• THE PROBLEM
Report each line of the records below that uses the word "Voit".

[Records drawn from a dataset]
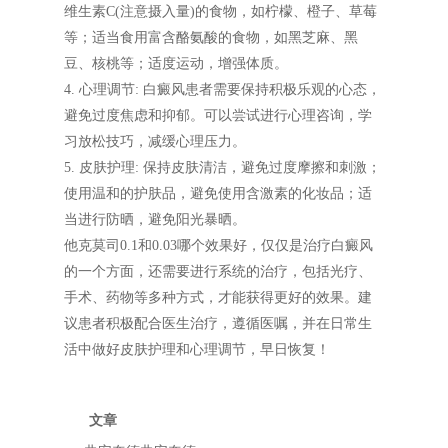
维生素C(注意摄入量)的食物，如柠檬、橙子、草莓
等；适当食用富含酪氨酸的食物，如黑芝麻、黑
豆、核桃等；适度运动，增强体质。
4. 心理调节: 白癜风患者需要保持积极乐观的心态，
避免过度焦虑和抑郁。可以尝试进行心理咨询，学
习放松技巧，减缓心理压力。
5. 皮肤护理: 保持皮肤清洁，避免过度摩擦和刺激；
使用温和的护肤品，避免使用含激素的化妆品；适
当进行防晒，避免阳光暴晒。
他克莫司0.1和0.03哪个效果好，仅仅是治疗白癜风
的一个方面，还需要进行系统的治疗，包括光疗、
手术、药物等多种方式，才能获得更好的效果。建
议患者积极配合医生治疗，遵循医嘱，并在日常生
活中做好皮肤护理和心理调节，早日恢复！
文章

--

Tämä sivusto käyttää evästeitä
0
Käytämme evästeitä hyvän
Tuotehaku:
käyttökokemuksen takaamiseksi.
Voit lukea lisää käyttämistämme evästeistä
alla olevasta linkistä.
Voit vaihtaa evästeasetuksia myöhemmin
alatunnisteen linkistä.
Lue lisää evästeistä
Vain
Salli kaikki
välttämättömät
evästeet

...

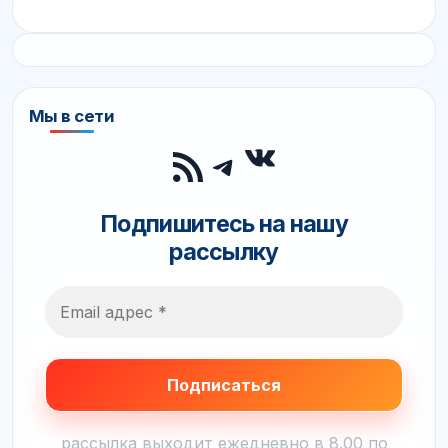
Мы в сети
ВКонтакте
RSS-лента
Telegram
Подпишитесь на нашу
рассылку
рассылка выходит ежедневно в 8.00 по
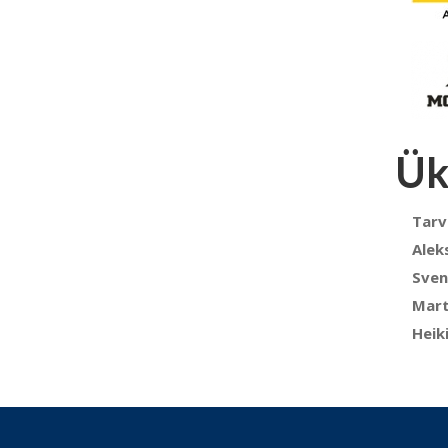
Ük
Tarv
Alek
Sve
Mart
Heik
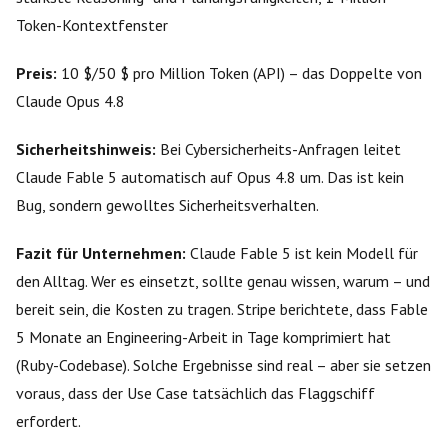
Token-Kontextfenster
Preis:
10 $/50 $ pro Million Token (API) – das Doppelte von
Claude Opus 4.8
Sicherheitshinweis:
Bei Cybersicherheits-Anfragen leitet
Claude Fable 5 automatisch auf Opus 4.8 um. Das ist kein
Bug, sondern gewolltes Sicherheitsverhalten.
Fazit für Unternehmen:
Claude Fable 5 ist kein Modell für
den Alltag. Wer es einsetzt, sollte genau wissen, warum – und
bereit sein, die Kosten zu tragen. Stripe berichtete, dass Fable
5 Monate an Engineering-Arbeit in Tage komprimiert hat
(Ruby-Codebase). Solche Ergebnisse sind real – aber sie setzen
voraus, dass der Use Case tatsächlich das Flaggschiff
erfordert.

• EXERCISE RESPONSE
Voit lukea lisää käyttämistämme evästeistä
Voit vaihtaa evästeasetuksia myöhemmin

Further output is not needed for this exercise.